Both of us having become successfully intrigued by the character that is Gordon Ramsay, we began watching his Ramsay’s Best Restaurants as well. In this show, he attempts to find the best restaurant in the UK, covering all ranges of cuisine: British, Indian, Chinese, Thai, French, Italian, etc… One of the first episodes featured the Indian restaurant who (spoiler alert!!!) makes it to the final round adhering to only a vegetarian menu.
Gordon, having received training in traditional French restaurants, doubted a kitchen that wouldn’t serve up a quality cut of meat. Until he ate their food. And was overwhelmed at the incredible flavors that began erupting like fireworks in his mouth. From his very own foul-mouthed British lips, he proclaimed he’d never expected a vegetarian meal to be so delicious.

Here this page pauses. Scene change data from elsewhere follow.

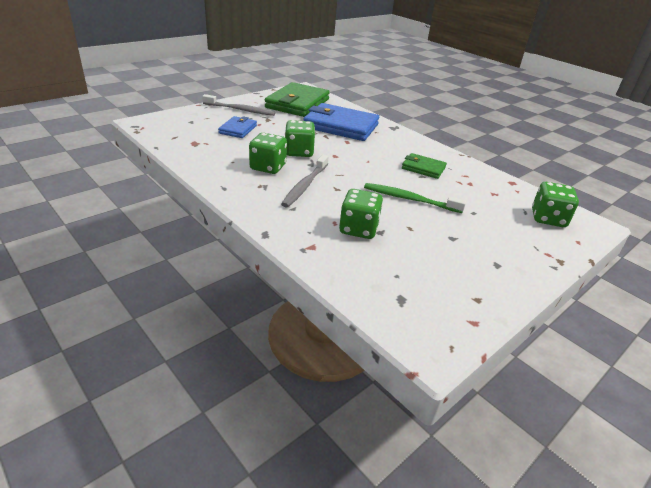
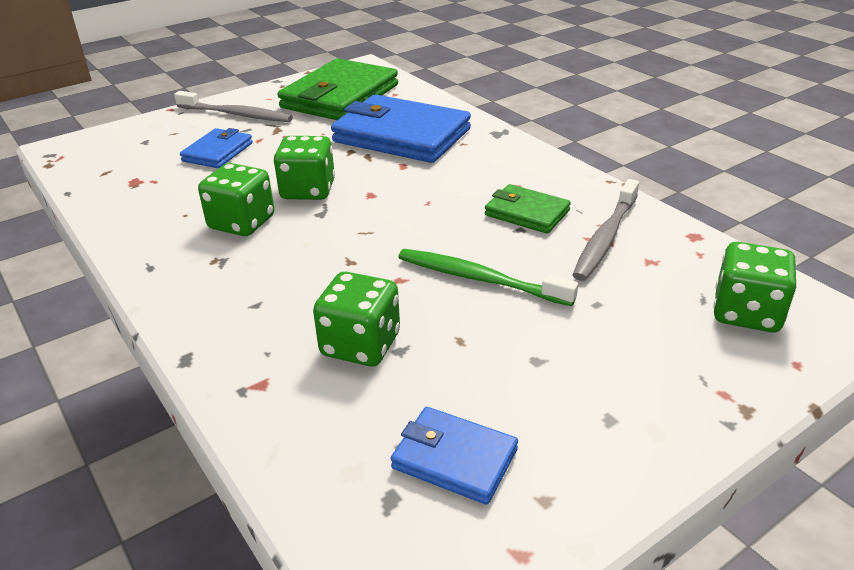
camera: 10 degrees right, 0 degrees up
(305, 185) = (294, 257): grey toothbrush -> grey toothbrush (606, 237)
(427, 281) = (454, 459): none -> blue wallet

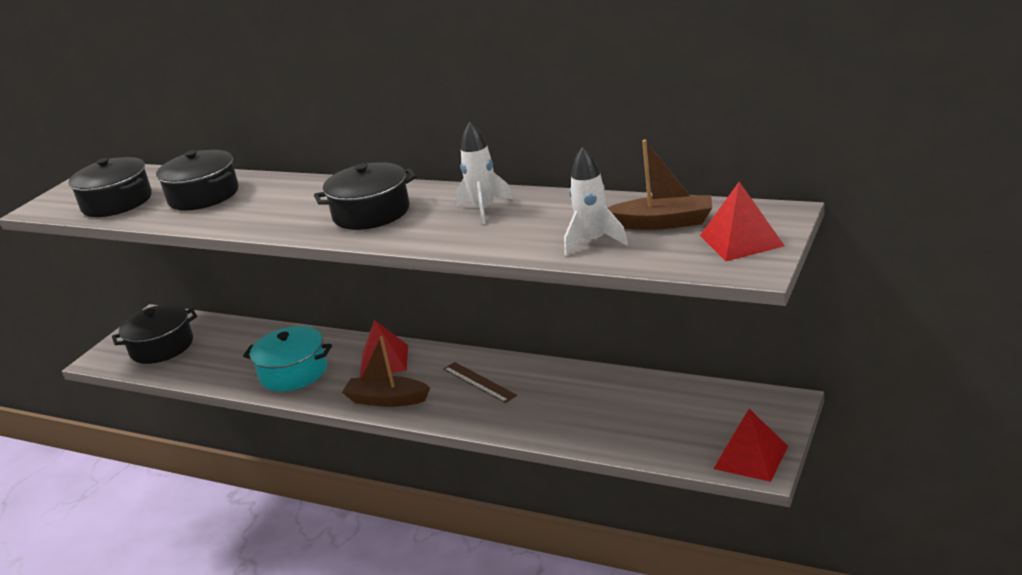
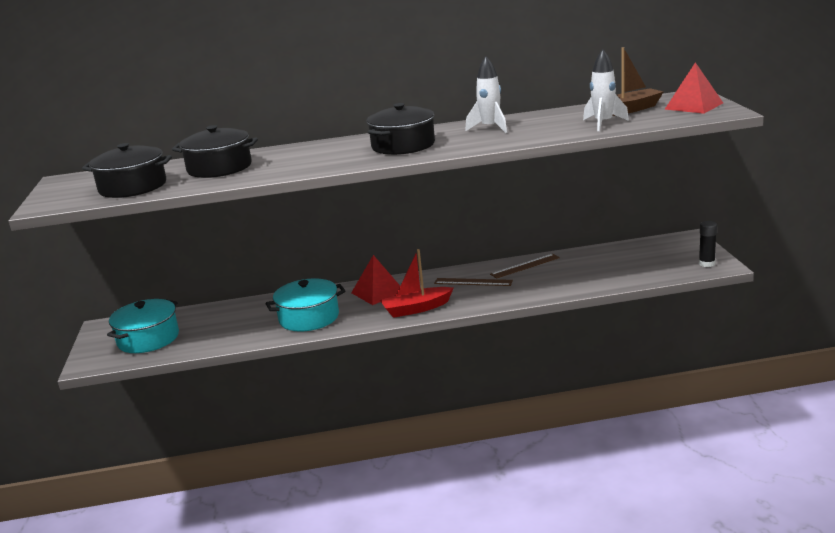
camera: 35 degrees left, 5 degrees down
(162, 347) = (148, 339): black pot -> turquoise pot
(387, 400) = (416, 309): brown boat -> red boat
(555, 378) = (525, 266): none -> brown ruler
(751, 457) = (707, 263): red pyramid -> black glue stick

And there was our answer to “What do we serve our friends the vegetarians for dinner?”. Despite having zilch of a background in Indian cooking except what dearest Gordon and the internet have taught me, I embarked on a fragrant, day-long adventure of cooking a full Indian meal for our friends. We made homemade naan, curried tomato chickpeas, saag paneer, and vegetable korma.
I chose the korma because I eat the same dish at a local Indian restaurant right by the IKEA outside of Austin. It’s always there after a long shopping trip filled with anger towards other human beings’ inability to navigate a cart in a maze designed by the Swedish to make us linger and peruse every. single. impossible to put together product in their big blue monstrosity of a space center.

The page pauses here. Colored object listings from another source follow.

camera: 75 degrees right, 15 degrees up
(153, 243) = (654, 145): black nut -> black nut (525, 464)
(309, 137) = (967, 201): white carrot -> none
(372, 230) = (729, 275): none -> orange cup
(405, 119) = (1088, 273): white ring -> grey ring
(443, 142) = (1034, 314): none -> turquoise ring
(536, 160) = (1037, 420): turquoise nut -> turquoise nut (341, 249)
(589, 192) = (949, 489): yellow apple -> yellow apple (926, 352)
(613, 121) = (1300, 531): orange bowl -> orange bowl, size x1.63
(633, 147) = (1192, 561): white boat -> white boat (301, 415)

Just kidding, IKEA. I love you forever.
That Indian restaurant has always been there to cure the hangry feeling that the 99 cent IKEA cone of frozen yogurt can’t. And their korma is amazeballs.

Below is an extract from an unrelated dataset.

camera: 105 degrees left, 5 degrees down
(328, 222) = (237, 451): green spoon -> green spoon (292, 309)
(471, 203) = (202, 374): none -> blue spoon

Granted, I had never made korma before, so my rendition was drastically different from what the kindly Indian restaurant owners served me, but it was still delicious. You start with any and every vegetable that’s in your fridge. Chop them up, and get them ready to toss into a mixture of freshly ground cashews and creamy tomato sauce. Then, add the spices that inexplicably keep you coming back for seconds. Let it all simmer slowly, cooking down to a tender crisp. Whisk in a bit of heavy cream, and you’ve got the most comforting bowl of creamy, spicy, vegetable goodness that you’ve ever tasted. We served ours over rice AND with homemade naan, so you can imagine how long those leftovers kept us happy and full.
I can honestly say that Indian food is my favorite cultural cuisine with which to try new recipes. After having read this article about why Indian food scientifically tastes so freaking good, I’m even more intrigued… Are there no rules? What do you mean cilantro and coconut milk can go together and have a happy, long marriage? Why would you grind up a nut and add it to tomatoes? How in the world is this dish burning off my tongue yet sweet and creamy at the same time?
I don’t have the answers to these questions. But I do know that there’s a whole world of foreign, exotic, new recipes to me out there that are begging to welcome themselves into my suburban Austin kitchen. And given the fact that just the thought of the 3 bottles of curry powder in my pantry can make my mouth water, I’m welcoming this cuisine with open arms.
- 2 tablespoons vegetable oil
- 1 white onion diced
- 1 teaspoon minced ginger root
- 4 cloves garlic minced
- 1 large russet potato peeled and diced
- 4 carrots cubed
- 1 jalapeno diced
- 1 serrano diced
- 1/3 cup unsalted ground cashews ground to a fine meal
- 8 oz tomato sauce
- 2 tablespoons curry powder
- 1/2 green bell pepper chopped
- 1/2 red bell pepper chopped
- 1 cup heavy cream
- Cilantro for garnish
- Heat the oil in a large skillet over medium heat. Add the onion and cook until tender, about 2 minutes. Add the ginger and garlic and cook until tender and fragrant. Add the potato, carrots, jalapeno, serrano, cashews, and tomato sauce.
- Let the mixture simmer over medium low heat, covered, until tender. This will take about 20 minutes, maybe more. Cook until all of the vegetables are tender, and stir occasionally.
- Add the bell peppers and heavy cream. Stir together and let simmer on low heat for about 10 minutes.
- Serve over basmati rice or with naan bread.
- If you're wary of heat, de-seed the peppers, or use only one instead of two.